- **EXERCISE BRIEF**
Repeat each record below exactly as given.

(Records from a collection)
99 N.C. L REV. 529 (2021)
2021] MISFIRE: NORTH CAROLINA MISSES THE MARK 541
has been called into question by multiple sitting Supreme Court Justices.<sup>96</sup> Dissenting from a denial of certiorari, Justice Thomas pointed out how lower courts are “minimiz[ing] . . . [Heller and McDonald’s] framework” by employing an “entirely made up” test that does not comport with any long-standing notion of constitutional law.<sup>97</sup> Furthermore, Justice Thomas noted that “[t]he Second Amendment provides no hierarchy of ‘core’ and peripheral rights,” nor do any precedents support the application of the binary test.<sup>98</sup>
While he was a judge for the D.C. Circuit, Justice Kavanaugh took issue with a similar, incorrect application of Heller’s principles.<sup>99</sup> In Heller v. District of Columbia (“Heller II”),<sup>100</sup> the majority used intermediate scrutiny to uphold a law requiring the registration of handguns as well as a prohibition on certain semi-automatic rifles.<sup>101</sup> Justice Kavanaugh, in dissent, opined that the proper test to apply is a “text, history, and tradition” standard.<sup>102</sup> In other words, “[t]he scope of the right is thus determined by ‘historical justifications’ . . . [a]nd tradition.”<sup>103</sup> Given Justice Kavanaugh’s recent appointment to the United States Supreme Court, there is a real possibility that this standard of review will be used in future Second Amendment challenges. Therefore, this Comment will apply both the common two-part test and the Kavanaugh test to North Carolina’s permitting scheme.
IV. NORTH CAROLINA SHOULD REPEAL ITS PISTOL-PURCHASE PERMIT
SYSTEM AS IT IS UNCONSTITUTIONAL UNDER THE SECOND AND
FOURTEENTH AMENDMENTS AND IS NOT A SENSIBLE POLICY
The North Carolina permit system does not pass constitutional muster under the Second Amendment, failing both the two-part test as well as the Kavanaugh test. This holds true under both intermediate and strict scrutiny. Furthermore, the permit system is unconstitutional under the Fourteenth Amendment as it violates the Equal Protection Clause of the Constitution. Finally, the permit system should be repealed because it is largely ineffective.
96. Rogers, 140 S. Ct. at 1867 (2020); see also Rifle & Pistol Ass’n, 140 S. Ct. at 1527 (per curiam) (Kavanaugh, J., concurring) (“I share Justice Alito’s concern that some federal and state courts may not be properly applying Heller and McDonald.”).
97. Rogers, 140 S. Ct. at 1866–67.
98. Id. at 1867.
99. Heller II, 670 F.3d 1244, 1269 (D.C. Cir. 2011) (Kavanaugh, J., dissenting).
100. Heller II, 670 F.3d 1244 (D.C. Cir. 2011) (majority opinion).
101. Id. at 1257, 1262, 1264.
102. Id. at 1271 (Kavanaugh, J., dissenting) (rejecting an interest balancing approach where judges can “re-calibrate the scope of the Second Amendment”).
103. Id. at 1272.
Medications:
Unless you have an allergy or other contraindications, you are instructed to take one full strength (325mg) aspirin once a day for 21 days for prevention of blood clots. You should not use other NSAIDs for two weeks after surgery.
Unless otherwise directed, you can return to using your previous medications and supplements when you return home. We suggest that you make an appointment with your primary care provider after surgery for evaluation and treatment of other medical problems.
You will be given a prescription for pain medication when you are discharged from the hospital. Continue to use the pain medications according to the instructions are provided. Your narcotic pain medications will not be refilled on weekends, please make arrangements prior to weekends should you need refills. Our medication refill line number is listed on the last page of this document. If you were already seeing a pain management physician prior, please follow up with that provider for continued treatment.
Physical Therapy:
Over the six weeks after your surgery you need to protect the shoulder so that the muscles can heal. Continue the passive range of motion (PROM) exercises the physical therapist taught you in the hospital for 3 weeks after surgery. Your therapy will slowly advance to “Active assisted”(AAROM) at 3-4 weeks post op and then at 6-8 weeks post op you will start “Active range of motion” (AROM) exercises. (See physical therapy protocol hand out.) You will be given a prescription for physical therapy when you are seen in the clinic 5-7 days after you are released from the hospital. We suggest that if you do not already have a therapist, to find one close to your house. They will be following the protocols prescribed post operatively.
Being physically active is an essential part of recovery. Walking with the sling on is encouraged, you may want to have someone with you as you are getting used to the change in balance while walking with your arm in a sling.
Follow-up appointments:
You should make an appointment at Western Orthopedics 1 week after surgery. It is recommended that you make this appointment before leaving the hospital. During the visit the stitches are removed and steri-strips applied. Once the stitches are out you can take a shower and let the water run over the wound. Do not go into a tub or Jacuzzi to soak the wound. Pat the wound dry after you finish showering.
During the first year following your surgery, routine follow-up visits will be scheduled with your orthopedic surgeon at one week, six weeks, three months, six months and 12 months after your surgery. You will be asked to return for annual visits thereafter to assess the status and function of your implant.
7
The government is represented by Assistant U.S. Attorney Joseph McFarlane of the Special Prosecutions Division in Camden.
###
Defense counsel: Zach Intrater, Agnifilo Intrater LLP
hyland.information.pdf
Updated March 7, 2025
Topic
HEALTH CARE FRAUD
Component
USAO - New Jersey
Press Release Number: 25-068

- **WORKED SOLUTION**
99 N.C. L REV. 529 (2021)
2021] MISFIRE: NORTH CAROLINA MISSES THE MARK 541
has been called into question by multiple sitting Supreme Court Justices.<sup>96</sup> Dissenting from a denial of certiorari, Justice Thomas pointed out how lower courts are “minimiz[ing] . . . [Heller and McDonald’s] framework” by employing an “entirely made up” test that does not comport with any long-standing notion of constitutional law.<sup>97</sup> Furthermore, Justice Thomas noted that “[t]he Second Amendment provides no hierarchy of ‘core’ and peripheral rights,” nor do any precedents support the application of the binary test.<sup>98</sup>
While he was a judge for the D.C. Circuit, Justice Kavanaugh took issue with a similar, incorrect application of Heller’s principles.<sup>99</sup> In Heller v. District of Columbia (“Heller II”),<sup>100</sup> the majority used intermediate scrutiny to uphold a law requiring the registration of handguns as well as a prohibition on certain semi-automatic rifles.<sup>101</sup> Justice Kavanaugh, in dissent, opined that the proper test to apply is a “text, history, and tradition” standard.<sup>102</sup> In other words, “[t]he scope of the right is thus determined by ‘historical justifications’ . . . [a]nd tradition.”<sup>103</sup> Given Justice Kavanaugh’s recent appointment to the United States Supreme Court, there is a real possibility that this standard of review will be used in future Second Amendment challenges. Therefore, this Comment will apply both the common two-part test and the Kavanaugh test to North Carolina’s permitting scheme.
IV. NORTH CAROLINA SHOULD REPEAL ITS PISTOL-PURCHASE PERMIT
SYSTEM AS IT IS UNCONSTITUTIONAL UNDER THE SECOND AND
FOURTEENTH AMENDMENTS AND IS NOT A SENSIBLE POLICY
The North Carolina permit system does not pass constitutional muster under the Second Amendment, failing both the two-part test as well as the Kavanaugh test. This holds true under both intermediate and strict scrutiny. Furthermore, the permit system is unconstitutional under the Fourteenth Amendment as it violates the Equal Protection Clause of the Constitution. Finally, the permit system should be repealed because it is largely ineffective.
96. Rogers, 140 S. Ct. at 1867 (2020); see also Rifle & Pistol Ass’n, 140 S. Ct. at 1527 (per curiam) (Kavanaugh, J., concurring) (“I share Justice Alito’s concern that some federal and state courts may not be properly applying Heller and McDonald.”).
97. Rogers, 140 S. Ct. at 1866–67.
98. Id. at 1867.
99. Heller II, 670 F.3d 1244, 1269 (D.C. Cir. 2011) (Kavanaugh, J., dissenting).
100. Heller II, 670 F.3d 1244 (D.C. Cir. 2011) (majority opinion).
101. Id. at 1257, 1262, 1264.
102. Id. at 1271 (Kavanaugh, J., dissenting) (rejecting an interest balancing approach where judges can “re-calibrate the scope of the Second Amendment”).
103. Id. at 1272.
Medications:
Unless you have an allergy or other contraindications, you are instructed to take one full strength (325mg) aspirin once a day for 21 days for prevention of blood clots. You should not use other NSAIDs for two weeks after surgery.
Unless otherwise directed, you can return to using your previous medications and supplements when you return home. We suggest that you make an appointment with your primary care provider after surgery for evaluation and treatment of other medical problems.
You will be given a prescription for pain medication when you are discharged from the hospital. Continue to use the pain medications according to the instructions are provided. Your narcotic pain medications will not be refilled on weekends, please make arrangements prior to weekends should you need refills. Our medication refill line number is listed on the last page of this document. If you were already seeing a pain management physician prior, please follow up with that provider for continued treatment.
Physical Therapy:
Over the six weeks after your surgery you need to protect the shoulder so that the muscles can heal. Continue the passive range of motion (PROM) exercises the physical therapist taught you in the hospital for 3 weeks after surgery. Your therapy will slowly advance to “Active assisted”(AAROM) at 3-4 weeks post op and then at 6-8 weeks post op you will start “Active range of motion” (AROM) exercises. (See physical therapy protocol hand out.) You will be given a prescription for physical therapy when you are seen in the clinic 5-7 days after you are released from the hospital. We suggest that if you do not already have a therapist, to find one close to your house. They will be following the protocols prescribed post operatively.
Being physically active is an essential part of recovery. Walking with the sling on is encouraged, you may want to have someone with you as you are getting used to the change in balance while walking with your arm in a sling.
Follow-up appointments:
You should make an appointment at Western Orthopedics 1 week after surgery. It is recommended that you make this appointment before leaving the hospital. During the visit the stitches are removed and steri-strips applied. Once the stitches are out you can take a shower and let the water run over the wound. Do not go into a tub or Jacuzzi to soak the wound. Pat the wound dry after you finish showering.
During the first year following your surgery, routine follow-up visits will be scheduled with your orthopedic surgeon at one week, six weeks, three months, six months and 12 months after your surgery. You will be asked to return for annual visits thereafter to assess the status and function of your implant.
7
The government is represented by Assistant U.S. Attorney Joseph McFarlane of the Special Prosecutions Division in Camden.
###
Defense counsel: Zach Intrater, Agnifilo Intrater LLP
hyland.information.pdf
Updated March 7, 2025
Topic
HEALTH CARE FRAUD
Component
USAO - New Jersey
Press Release Number: 25-068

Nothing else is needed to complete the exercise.